When it comes to resumes, your resume is a tool: it's marketing material. It is not designed to get you a job; it’s function is to layout your skills, abilities and experience in order to get you an interview.
You will hear that you need to customize your resume in order to get it seen by the hiring manager. This is a very compelling statement especially if you have applied to many job postings and received zero responses. You think, "It must be the resume that has failed to get anyone’s attention; therefore if you customize your resume you’ll get more interviews."
But what are the facts? For any posting an average company may receive 200 applications and as many as 500. Crain’s Chicago once reported:
The new Wal-Mart Stores Inc. location opening Friday in suburban Evergreen Park received a record 25,000 applications for 325 positions, the highest for any one location in the retailer’s history, a company official says.
So if this is true, will a customized resume fair any better than a good general resume? The competition is staggering. What will really make the difference is having a person on the inside of the company get your resume flagged and separated from the 200. This is where networking comes in.

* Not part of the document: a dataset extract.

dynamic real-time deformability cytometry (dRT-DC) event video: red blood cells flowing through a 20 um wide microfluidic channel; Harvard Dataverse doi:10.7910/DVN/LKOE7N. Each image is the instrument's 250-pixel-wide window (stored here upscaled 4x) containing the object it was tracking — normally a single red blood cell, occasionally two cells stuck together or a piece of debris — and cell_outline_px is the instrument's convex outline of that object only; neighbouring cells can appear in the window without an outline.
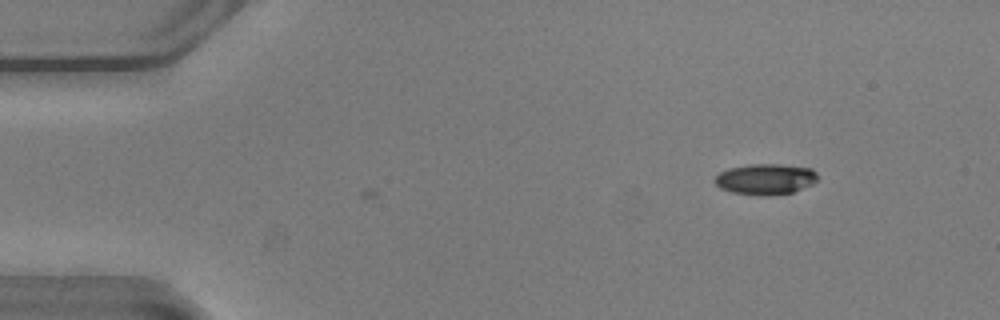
{"species": "common noctule bat (a hibernating species)", "species_latin": "Nyctalus noctula", "temperature_condition": "warm", "stored_images_in_passage": 4, "camera_frame_rate_fps": 3000, "um_per_image_px": 0.085, "animal": {"sex": "male", "body_mass_g": 20.5, "forearm_length_mm": 52.5}, "frame": {"image": 1, "passage_image": 2, "time_ms": 0.333, "image_size_px": [1000, 320], "cell_outline_px": [[816, 180], [812, 184], [792, 192], [768, 196], [760, 196], [732, 192], [720, 188], [712, 180], [720, 172], [728, 168], [748, 164], [780, 164], [812, 168], [816, 172]], "centroid_in_image_um": [65.03, 15.22], "position_along_channel_um": 20.0, "area_um2": 18.55}}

I suggest that a single strong "general" resume used in concert with networking or drilling into a company will serve you better than customizing your resume for every job posting. What if a company is using an electronic tool to cut down the number of resumes. In this case does a customized resume help when no human set of eyes are going to review the resume?The software's selection criteria is based on key words which should already be in your "general" resume. If not then you can update your resume to include missing key words or experience.
Utilize a well written "general" resume containing the accomplishments, experience and appropriate key words will save you the time of customizing your resume for each posting, time that would better be put to use networking. Plus, with a dozen or more customized resumes you have the added issue of keeping track of who you sent which resume to.
Network with people working at companies and businesses that are in the position to recognize your skills and abilities. Spend that time with people that can see the value you represent as a future employee. When you realize that only about 20% of jobs are advertized in news papers, the Internet and with recruiters, customizing your resume for every application is a lot of work, time and effort for such low probability of your resume being selected and reviewed.